Quite a lot then, yes. Worth doing on your map then ;)
Best way would be to use Einsien's equations for general relativity, give the Arduino the spacetime coordinates for the sun and every led on the map, and let it work it out. Simple :D
Both my RTCs came without pins. One from this country with a battery and one from foreign. There are 2 sides the pins can go so maybe they leave it up to you to decide. They're nice and easy to use anyway. Not sure what to do with my spare yet.
I'm currently making a breakout board for my LCD screen with contrast pot, PWM transistor and shift register attached. It will make it much easier connecting it up to my Uno.

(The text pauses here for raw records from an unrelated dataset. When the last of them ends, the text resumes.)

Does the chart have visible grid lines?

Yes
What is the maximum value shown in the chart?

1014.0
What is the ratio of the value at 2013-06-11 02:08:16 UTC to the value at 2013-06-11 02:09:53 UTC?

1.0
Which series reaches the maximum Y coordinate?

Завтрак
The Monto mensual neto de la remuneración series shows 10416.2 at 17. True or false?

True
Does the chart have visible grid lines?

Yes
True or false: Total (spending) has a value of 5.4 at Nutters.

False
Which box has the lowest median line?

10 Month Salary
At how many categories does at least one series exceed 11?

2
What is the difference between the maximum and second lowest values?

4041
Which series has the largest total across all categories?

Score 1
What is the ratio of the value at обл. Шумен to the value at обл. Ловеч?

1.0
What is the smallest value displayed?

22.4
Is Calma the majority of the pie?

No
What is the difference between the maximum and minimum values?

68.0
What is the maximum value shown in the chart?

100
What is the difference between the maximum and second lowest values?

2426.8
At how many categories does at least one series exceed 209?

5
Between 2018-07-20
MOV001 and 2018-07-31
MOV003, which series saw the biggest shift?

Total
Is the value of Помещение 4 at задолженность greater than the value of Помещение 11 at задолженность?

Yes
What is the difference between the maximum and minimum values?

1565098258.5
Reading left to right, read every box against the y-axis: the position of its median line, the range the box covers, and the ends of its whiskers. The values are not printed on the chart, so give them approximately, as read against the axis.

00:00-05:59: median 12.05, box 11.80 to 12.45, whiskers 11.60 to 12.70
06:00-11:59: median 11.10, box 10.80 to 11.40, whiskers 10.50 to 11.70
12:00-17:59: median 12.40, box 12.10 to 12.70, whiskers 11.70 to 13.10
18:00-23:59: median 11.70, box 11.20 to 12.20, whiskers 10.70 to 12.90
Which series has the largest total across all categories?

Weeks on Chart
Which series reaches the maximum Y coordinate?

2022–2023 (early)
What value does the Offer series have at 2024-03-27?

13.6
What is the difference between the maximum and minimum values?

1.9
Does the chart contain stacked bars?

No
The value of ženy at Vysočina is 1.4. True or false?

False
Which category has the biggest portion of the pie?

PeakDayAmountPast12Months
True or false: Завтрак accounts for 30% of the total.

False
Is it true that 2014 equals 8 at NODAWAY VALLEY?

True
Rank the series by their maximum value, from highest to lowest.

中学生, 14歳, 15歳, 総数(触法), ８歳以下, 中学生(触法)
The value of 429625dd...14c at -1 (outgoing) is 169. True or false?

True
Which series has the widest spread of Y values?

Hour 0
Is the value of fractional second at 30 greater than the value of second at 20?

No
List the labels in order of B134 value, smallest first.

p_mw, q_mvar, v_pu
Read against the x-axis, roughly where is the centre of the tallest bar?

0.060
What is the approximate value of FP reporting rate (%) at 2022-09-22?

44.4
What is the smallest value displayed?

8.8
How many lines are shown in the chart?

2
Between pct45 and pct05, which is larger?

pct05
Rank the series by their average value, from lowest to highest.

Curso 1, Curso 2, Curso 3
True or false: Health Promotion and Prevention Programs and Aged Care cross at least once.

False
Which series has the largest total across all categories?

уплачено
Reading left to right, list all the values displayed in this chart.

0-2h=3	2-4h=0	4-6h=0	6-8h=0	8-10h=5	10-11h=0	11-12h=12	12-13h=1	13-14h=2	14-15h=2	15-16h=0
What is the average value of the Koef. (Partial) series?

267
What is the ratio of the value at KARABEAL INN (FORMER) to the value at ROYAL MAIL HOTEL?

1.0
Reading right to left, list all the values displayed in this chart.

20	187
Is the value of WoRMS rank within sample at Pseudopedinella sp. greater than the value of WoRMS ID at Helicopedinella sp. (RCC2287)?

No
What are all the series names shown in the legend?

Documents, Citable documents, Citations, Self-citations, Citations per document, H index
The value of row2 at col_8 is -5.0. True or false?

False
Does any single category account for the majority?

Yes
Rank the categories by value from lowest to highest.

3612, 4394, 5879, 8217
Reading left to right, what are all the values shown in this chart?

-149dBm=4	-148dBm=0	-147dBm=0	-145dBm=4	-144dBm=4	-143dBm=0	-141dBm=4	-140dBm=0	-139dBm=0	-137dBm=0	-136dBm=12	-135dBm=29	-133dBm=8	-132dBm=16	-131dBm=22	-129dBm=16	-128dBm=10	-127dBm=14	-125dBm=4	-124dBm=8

Most of the bits I've bought have been the cheapest. So far no problems with them. These prototype soldering boards I've bought are very flimsy though.
So you wanted the pins for later, not for the RTC?
It works. Amazing. At first I thought something was wrong but I forgot to adjust the contrast. This will make LCD connections so much easier and quicker, and probably reliable.
It took far longer to make than I thought it would though.
Making a floppy organ. I know it's bindun etc. but I still think they're pretty cool.
Got a bunch of drives from my brothers work and just started working how to play with them.
So far got the stepping and direction sussed, so that's nice as that's basically all I need. Just need to get my head around interrupts to drive multiple drives at once.
Also, it's not being driven by an Arduino: it's using an mbed which is a cool little arm based Dev board.
Incidentally, the lecturer, who let's me use the lab space for silly projects, his first proper job after graduating was to design a floppy disc controller IC at Siemens (for Western Digital, strangely enough). He was dead excited at seeing my stack of floppy drives (yes, john) but then seemed a bit disappointed that none of them had his chip in them.